9. Zekât veren kişinin, fakire verdiği şeyin zekât olduğunu bildirmemesi daha iyidir. Çünkü bu zekâttır diye bildirmek, alanı, özellikle zekât aldıklarını gizlemek isteyen veya muhtaç oldukları halde almaktan çekinen kişileri tedirgin edebilir, onları incitebilir. Ahmed b. Hanbel'in, "Zekâtı verirken bunun zekât olduğu söylensin mi?" sorusuna "Bu sözle incinmesine ne gerek var, zekâtını verir ve susar. Yüzüne vurmasına ne gerek var" dediği nakledilir.
(Türkiye Diyanet Vakfı tarafından yayımlanan İlmihal adlı eserden yararlanılmıştır).

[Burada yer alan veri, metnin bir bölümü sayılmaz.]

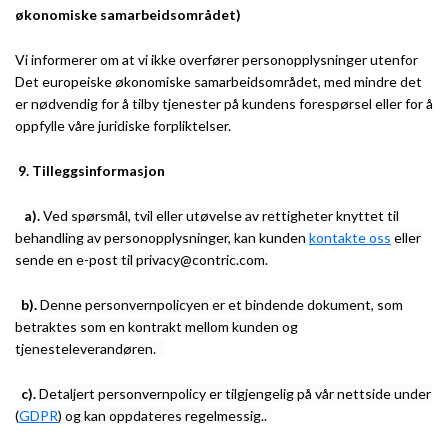
økonomiske samarbeidsområdet)
Vi informerer om at vi ikke overfører personopplysninger utenfor
Det europeiske økonomiske samarbeidsområdet, med mindre det
er nødvendig for å tilby tjenester på kundens forespørsel eller for å
oppfylle våre juridiske forpliktelser.
9.
Tilleggsinformasjon
a).
Ved spørsmål, tvil eller utøvelse av rettigheter knyttet til
behandling av personopplysninger, kan kunden
kontakte oss
eller
sende en e-post til privacy@contric.com.
b).
Denne personvernpolicyen er et bindende dokument, som
betraktes som en kontrakt mellom kunden og
tjenesteleverandøren.
c).
Detaljert personvernpolicy er tilgjengelig på vår nettside under
(
GDPR
) og kan oppdateres regelmessig..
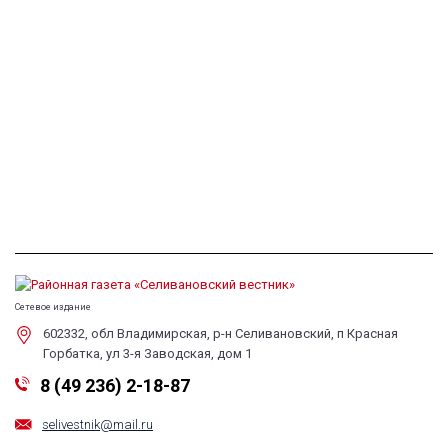
Сетевое издание
602332, обл Владимирская, р-н Селивановский, п Красная
Горбатка, ул 3-я Заводская, дом 1
8 (49 236) 2-18-87
selivestnik@mail.ru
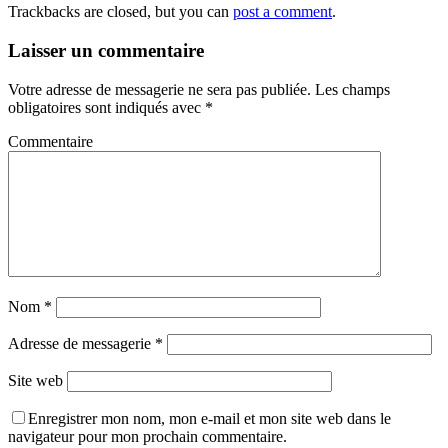
Trackbacks are closed, but you can
post a comment
.
Laisser un commentaire
Votre adresse de messagerie ne sera pas publiée.
Les champs
obligatoires sont indiqués avec
*
Commentaire
Nom
*
Adresse de messagerie
*
Site web
Enregistrer mon nom, mon e-mail et mon site web dans le
navigateur pour mon prochain commentaire.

CENAZE SAHİBİ YEMEK VERİR Mİ?
CENAZE sahiplerinin ölümün birinci, üçüncü günlerinde veya haftasında yemek vermeleri konusunda herhangi bir sünnet veya tavsiye bulunmamaktadır.

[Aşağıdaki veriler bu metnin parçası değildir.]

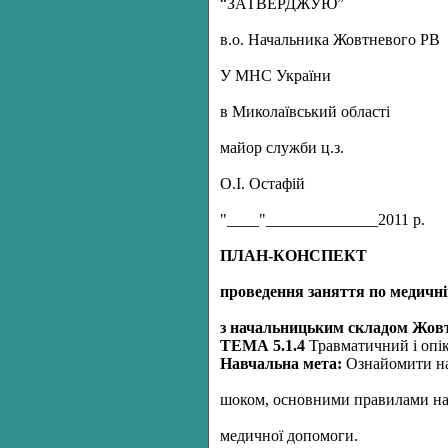
“ЗАТВЕРДЖУЮ”
в.о. Начальника Жовтневого РВ
У МНС України
в Миколаївський області
майор служби ц.з.
О.І. Остафій
"____"______________2011 р.
ПЛАН-КОНСПЕКТ
проведення заняття по медичні
з начальницьким складом Жов
ТЕМА 5.1.4
Травматичний і опі
Навчальна мета:
Ознайомити нач
шоком, основними правилами на
медичної допомоги.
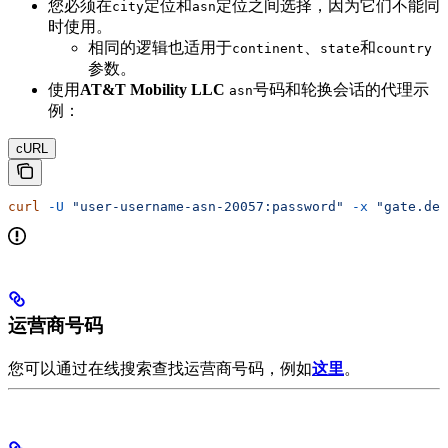
您必须在
定位和
定位之间选择，因为它们不能同
city
asn
时使用。
相同的逻辑也适用于
、
和
continent
state
country
参数。
使用
AT&T Mobility LLC
号码和轮换会话的代理示
asn
例：
cURL
curl
 -U
 "user-username-asn-20057:password"
 -x
 "gate.dec
运营商号码
您可以通过在线搜索查找运营商号码，例如
这里
。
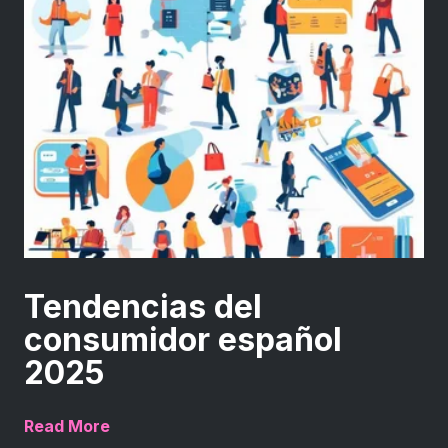
Tendencias del
consumidor español
2025
Read More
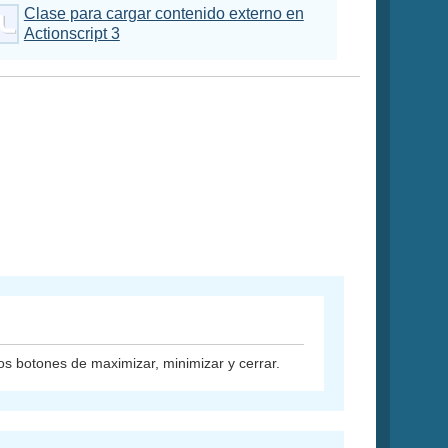
Clase para cargar contenido externo en
Actionscript 3
os botones de maximizar, minimizar y cerrar.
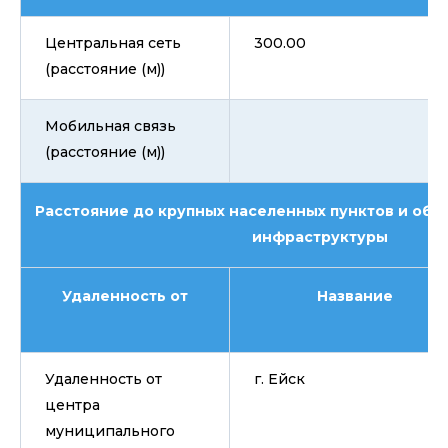
Центральная сеть
300.00
(расстояние (м))
Мобильная связь
(расстояние (м))
Расстояние до крупных населенных пунктов и объ
инфраструктуры
Удаленность от
Название
Удаленность от
г. Ейск
центра
муниципального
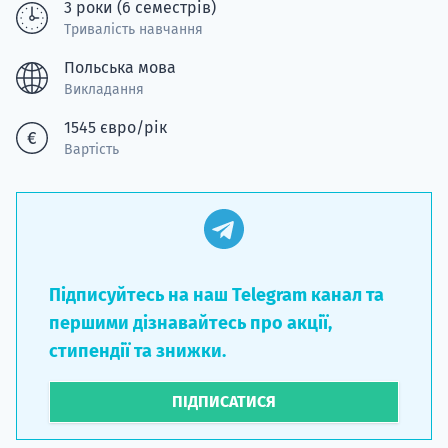
3 роки (6 семестрів)
Тривалість навчання
Польська мова
Викладання
1545 євро/рік
Вартість
Підписуйтесь на наш Telegram канал та
першими дізнавайтесь про акції,
стипендії та знижки.
ПІДПИСАТИСЯ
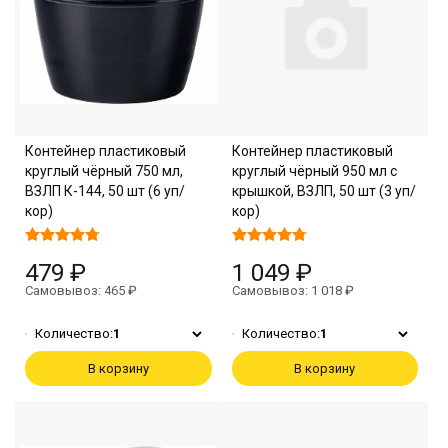
Контейнер пластиковый
Контейнер пластиковый
круглый чёрный 750 мл,
круглый чёрный 950 мл с
ВЗЛП К-144, 50 шт (6 уп/
крышкой, ВЗЛП, 50 шт (3 уп/
кор)
кор)
479 ₽
1 049 ₽
Самовывоз: 465 ₽
Самовывоз: 1 018 ₽
Количество:
1
Количество:
1
В корзину
В корзину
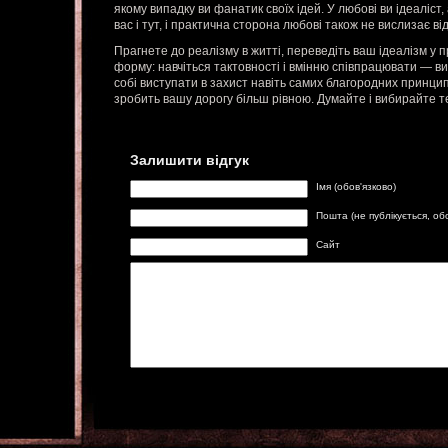
якому випадку ви фанатик своїх ідей. У любові ви ідеаліст
вас і тут, і практична сторона любові також не вислизає від
Прагнете до реалізму в житті, переведіть ваш ідеалізм у 
форму: навчіться тактовності і вмінню співпрацювати — в
собі виступати в захист навіть самих благородних принцип
зробить вашу дорогу більш рівною. Думайте і вибирайте т
Залишити відгук
Імя (обов'язково)
Пошта (не публікується, об
Сайт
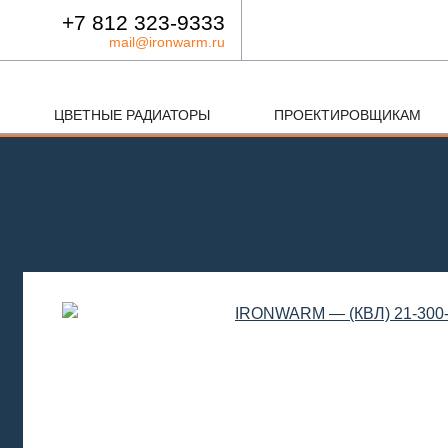
+7 812 323-9333
mail@ironwarm.ru
ЦВЕТНЫЕ РАДИАТОРЫ
ПРОЕКТИРОВЩИКАМ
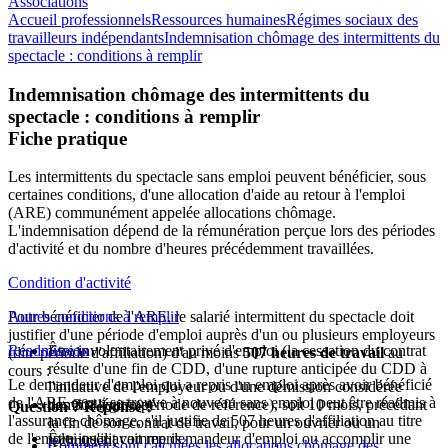
Associations
Accueil professionnels
Ressources humaines
Régimes sociaux des
travailleurs indépendants
Indemnisation chômage des intermittents du
spectacle : conditions à remplir
Indemnisation chômage des intermittents du
spectacle : conditions à remplir
Fiche pratique
Les intermittents du spectacle sans emploi peuvent bénéficier, sous
certaines conditions, d'une allocation d'aide au retour à l'emploi
(ARE) communément appelée
allocations chômage
.
L'indemnisation dépend de la rémunération perçue lors des périodes
d'activité et du nombre d'heures précédemment travaillées.
Condition d'activité
Pour bénéficier de l'ARE, le salarié
Autres conditions à remplir
intermittent du spectacle
doit
justifier d'une période d'emploi auprès d'un ou plusieurs employeurs
Réadmission
Être involontairement privé d'emploi (la cessation du contrat
(dite période d'affiliation) d'au moins
507 heures de travail
au
résulte d'une fin de CDD, d'une rupture anticipée du CDD à
cours :
Le demandeur d'emploi qui a repris un emploi après avoir bénéficié
l'initiative de l'employeur ou d'une démission considérée
de l'ARE et qui se trouve à nouveau sans emploi peut être réadmis à
des 304 jours (période de référence), soit 10 mois, précédant
comme légitime)
Question ? Réponse !
l'assurance chômage, s'il justifie de 507 heures d'affiliation au titre
la fin de son contrat de travail, pour un ouvrier ou un
de l'emploi qu'il avait repris.
Être inscrit comme demandeur d'emploi ou accomplir une
technicien,
Comment sont calculées les allocations chômage des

Bununla birlikte, cenaze sahiplerine eziyet olmamak, gereğinden fazla önemsememek yani dinî bir görev saymamak şartıyla ve daha ziyade fakirlerin doyurulmasına yönelik olarak bu zamanlarda yemek verilebilir. Komşuların ilk üç gün içerisinde, cenaze sahipleri için yemek hazırlayıp getirmeleri, ülkemizde yaygın olarak yapılan güzel âdetlerdendir.

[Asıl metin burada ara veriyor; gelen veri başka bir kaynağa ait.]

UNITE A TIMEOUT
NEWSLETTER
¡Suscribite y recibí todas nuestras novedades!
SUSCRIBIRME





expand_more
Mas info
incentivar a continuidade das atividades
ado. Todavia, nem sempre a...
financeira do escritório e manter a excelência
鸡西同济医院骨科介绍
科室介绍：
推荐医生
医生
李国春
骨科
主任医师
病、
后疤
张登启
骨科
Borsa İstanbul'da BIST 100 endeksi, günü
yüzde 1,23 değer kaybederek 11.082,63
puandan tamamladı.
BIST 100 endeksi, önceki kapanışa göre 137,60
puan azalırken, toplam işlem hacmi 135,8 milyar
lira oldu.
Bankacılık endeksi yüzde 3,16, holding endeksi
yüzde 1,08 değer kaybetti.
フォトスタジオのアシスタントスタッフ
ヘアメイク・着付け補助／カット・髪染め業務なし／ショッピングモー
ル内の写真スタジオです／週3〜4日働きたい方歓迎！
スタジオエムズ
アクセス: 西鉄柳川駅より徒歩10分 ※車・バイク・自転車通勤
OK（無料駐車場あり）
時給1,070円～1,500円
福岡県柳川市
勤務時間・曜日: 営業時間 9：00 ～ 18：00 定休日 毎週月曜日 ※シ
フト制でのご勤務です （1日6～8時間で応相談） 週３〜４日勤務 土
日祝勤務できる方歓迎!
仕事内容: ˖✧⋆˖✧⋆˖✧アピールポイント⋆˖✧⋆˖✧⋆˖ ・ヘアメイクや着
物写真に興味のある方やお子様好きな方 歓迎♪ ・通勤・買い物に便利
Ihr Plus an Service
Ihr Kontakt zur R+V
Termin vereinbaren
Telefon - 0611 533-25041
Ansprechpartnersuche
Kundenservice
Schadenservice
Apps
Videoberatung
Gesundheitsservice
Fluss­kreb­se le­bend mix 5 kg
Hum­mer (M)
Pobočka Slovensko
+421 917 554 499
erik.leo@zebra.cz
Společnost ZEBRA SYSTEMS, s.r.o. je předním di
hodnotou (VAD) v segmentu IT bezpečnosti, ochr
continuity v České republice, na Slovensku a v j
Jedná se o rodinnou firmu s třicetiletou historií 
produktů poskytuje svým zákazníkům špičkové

HANGİ GÜNLER ORUÇ TUTULMAZ
ORUÇ tutmanın yasak olduğu günlerin başında bayram günleri gelir. Peygamberimiz iki vakitte oruç tutulmayacağını bildirmiştir ki birisi Ramazan bayramının birinci günü, diğeri kurban bayramı günleridir (Buhârî, "Savm", 67). Ramazan bayramının sadece birinci gününde ve kurban bayramının dört gününde oruç tutmak haramdır.
BİR HADİS
"BİR kimse kardeşinin namus ve şerefine yahut malına haksız olarak tecavüz etmiş ise altın ve gümüş bulunmayan (yani altın ve gümüşün geçerli olmadığı) kıyamet gününden önce onunla helalleşsin. Aksi halde yaptığı haksızlık oranında onun iyi amellerinden (yaptığı iyi amellerle kazandığı sevaplarından) alınıp hak sahibine verilir. İyiliği yoksa hak sahibinin günahından alınıp ona —haksızlık edene— yüklenir" (Buhârî, "Mezalim", 10).
BİR DUA
ALLAHIM! Verdiğin nimetlerin son bulmasından, verdiğin sağlık ve afiyetin gitmesinden, azabının ansızın gelmesinden ve her türlü gazabından sana sığınırım.